La festa del 24 giugno era solennizzata con fuochi, falò ed altri riti un tempo collegati agli antichi culti solari giacché la festa cade nel solstizio d’estate, tempo di mietitura e con chiaro riferimento alla simbologia del fuoco e alle sue funzioni purificatrici e propiziatrici.

Virgilio nelle “Bucoliche” rievoca, in tale giorno gli Ambarvalia, antichi sacrifici resi a Cerere, la dea delle messi, durante l’antica festa romana per purificare le messi e allontanare i cattivi influssi; gli Ambarvalia consistevano nel sacrificare un maiale, una pecora e un toro dopo averli condotti, in processione, tre volte, intorno alla città.

Come nella notte di Natale anche nella notte che precede il 24 giugno, che si passa vegliando, si crede che avvengano meraviglie e prodigi tanto è vero che la notte che precede il giorno di San Giovanni è detta “la notte delle streghe”: il 23 giugno, periodo in cui la luna è in fase crescente, nell’antichità si credeva che le streghe, a cavallo delle loro scope, sorvolassero la Basilica di San Giovanni per radunarsi in un grande sabba annuale.

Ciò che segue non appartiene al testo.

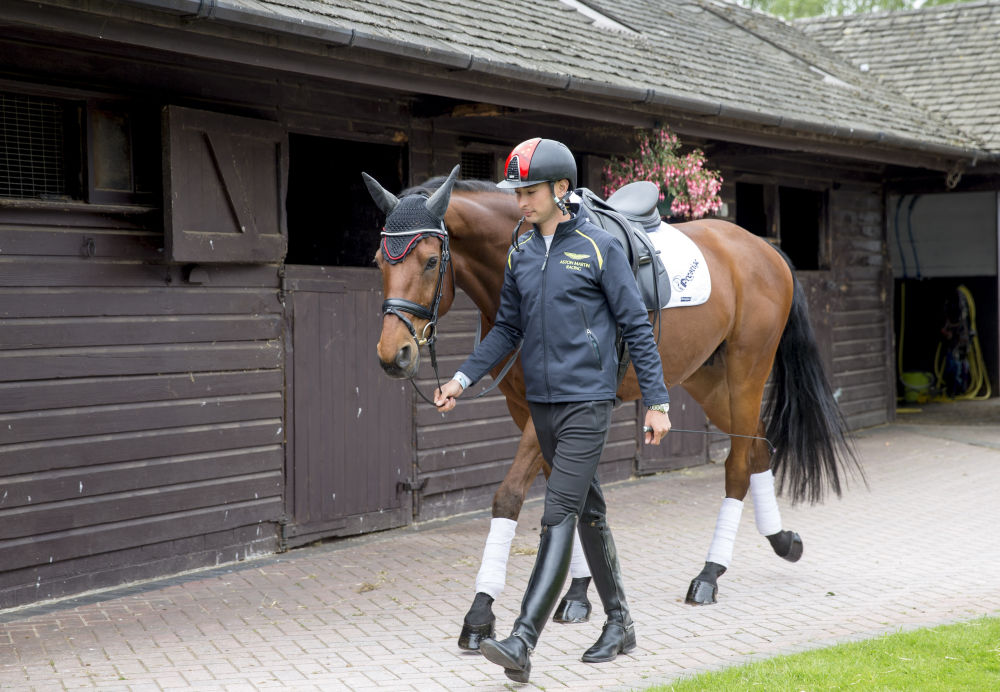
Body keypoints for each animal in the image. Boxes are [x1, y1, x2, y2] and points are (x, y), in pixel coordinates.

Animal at [366, 165, 860, 652]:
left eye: (431, 261)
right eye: (378, 261)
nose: (394, 356)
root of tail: (763, 249)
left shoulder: (553, 413)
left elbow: (510, 497)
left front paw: (480, 614)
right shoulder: (530, 410)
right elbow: (575, 497)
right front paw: (578, 595)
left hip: (746, 373)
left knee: (738, 462)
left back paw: (708, 575)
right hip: (707, 380)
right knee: (756, 446)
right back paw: (781, 540)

Tra le streghe, la leggenda vuole che ci siano anche Erodiade e sua figlia Salomè condannate a vagare per il mondo su una scopa per espiare la colpa di aver fatto decapitare San Giovanni.

Chi crede alla leggenda adotta accorgimenti tali da non far entrare nelle case le cattive maliarde mettendo davanti all’uscio di casa del rosmarino, ginepro, alloro e ulivo benedetto, oppure dell’aglio come antidoto contro i malefici e come erba portafortuna e porta ricchezza o, ancora, un mazzetto di “erbe magiche” formato da iperico, artemisia, ruta, menta e salvia.

L’iperico è detto anche “erba di San Giovanni”, una piantina perenne e tappezzante dai bei fiori gialli che sfregati tra le dita emettono un umore che colora la mani di rosso e perciò viene detta anche “sangue di San Giovanni”; l’artemisia, invece, avrebbe proprietà contro il malocchio; la ruta chiamata anche “erba allegra”avrebbe proprietà curative; la menta, soprattutto se bagnata dalla rugiada della notte di San Giovanni, garantirebbe lunga vita come pure la salvia.